What is being asked | From the listing below, select every line where the word "down" appears.

Material provided |
━━━━━━━━

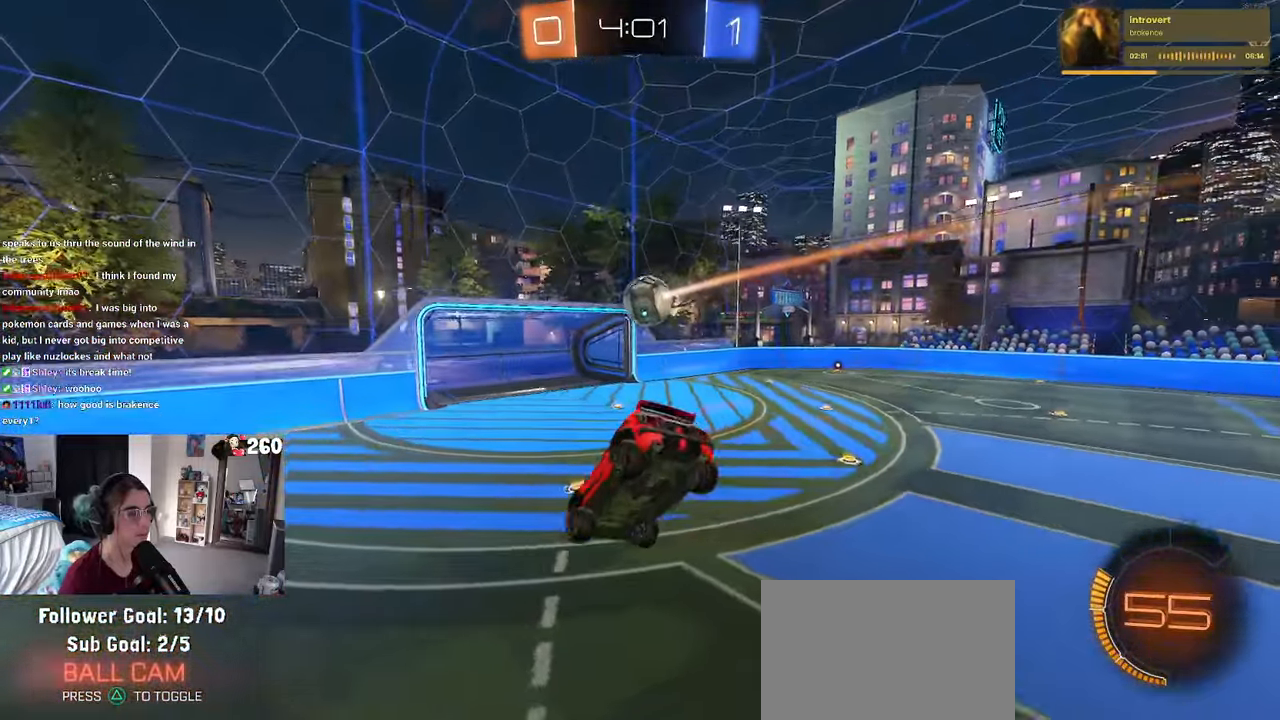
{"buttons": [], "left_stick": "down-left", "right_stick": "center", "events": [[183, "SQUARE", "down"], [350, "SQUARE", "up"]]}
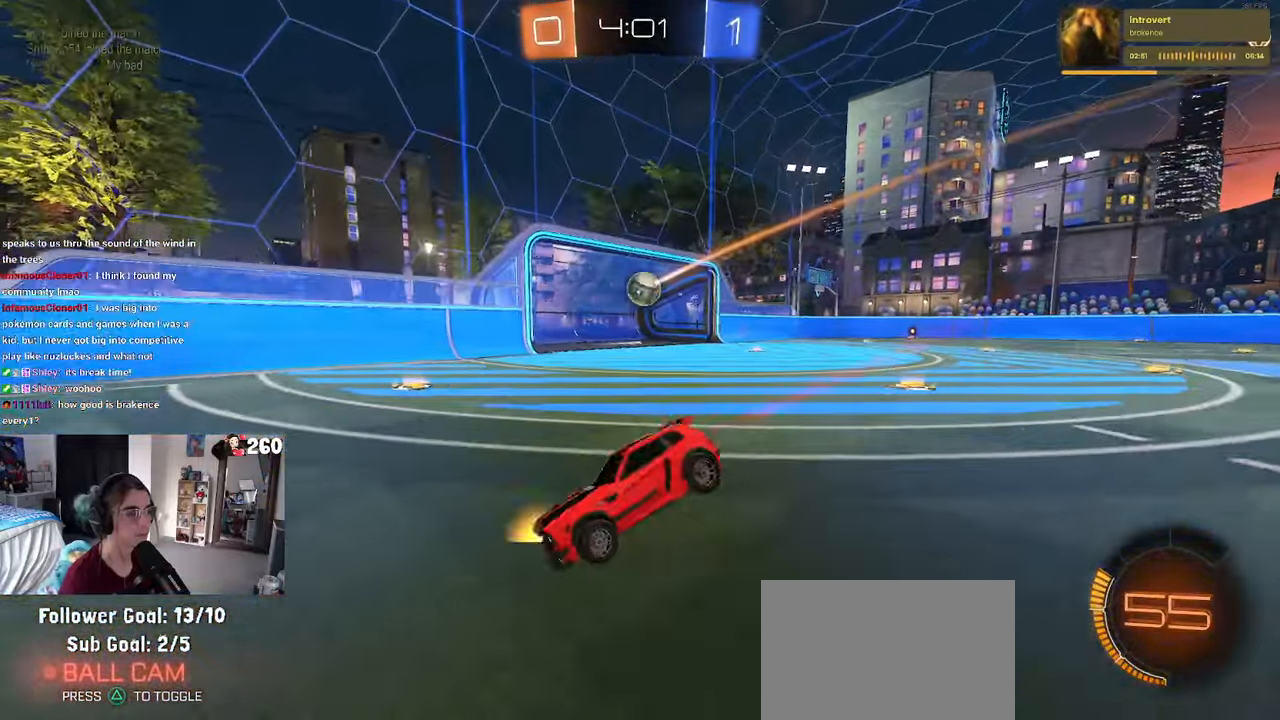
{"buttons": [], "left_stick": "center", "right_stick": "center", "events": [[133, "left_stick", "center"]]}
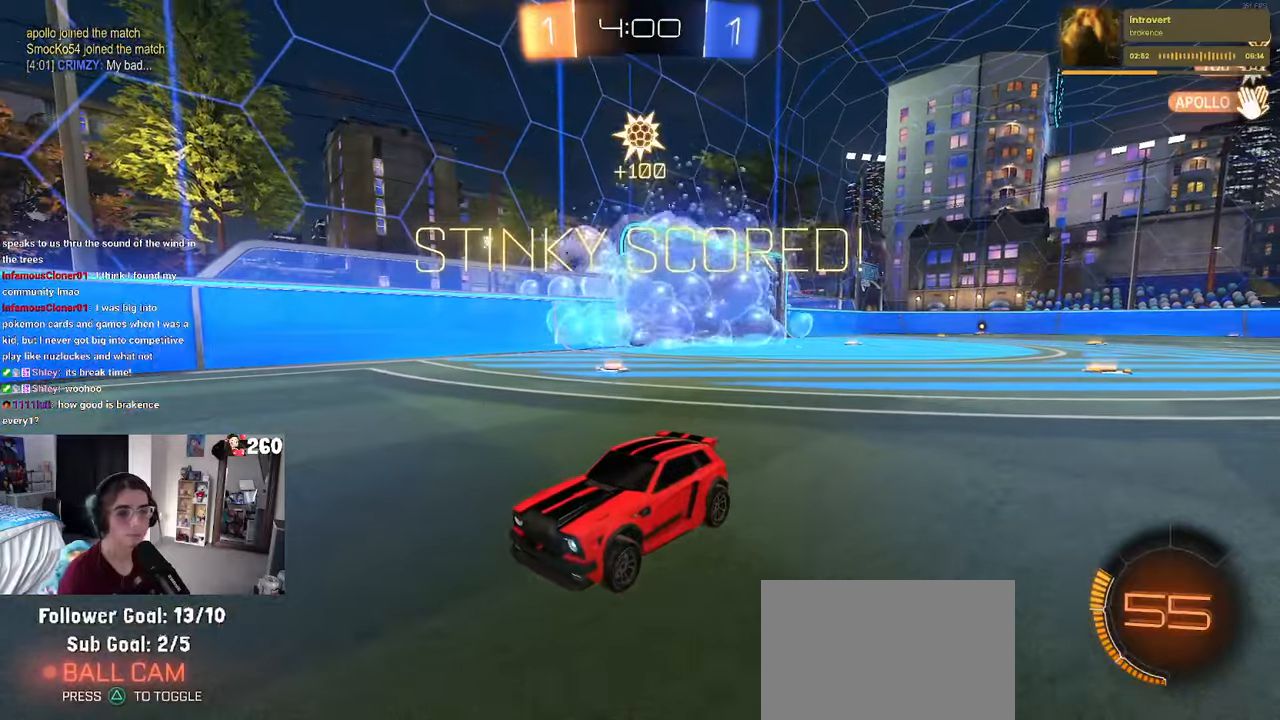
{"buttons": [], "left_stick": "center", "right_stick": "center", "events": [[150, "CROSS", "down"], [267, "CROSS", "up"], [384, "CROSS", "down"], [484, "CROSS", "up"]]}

━━━━━━━━

Your response |
{"buttons": [], "left_stick": "down-left", "right_stick": "center", "events": [[183, "SQUARE", "down"], [350, "SQUARE", "up"]]}
{"buttons": [], "left_stick": "center", "right_stick": "center", "events": [[150, "CROSS", "down"], [267, "CROSS", "up"], [384, "CROSS", "down"], [484, "CROSS", "up"]]}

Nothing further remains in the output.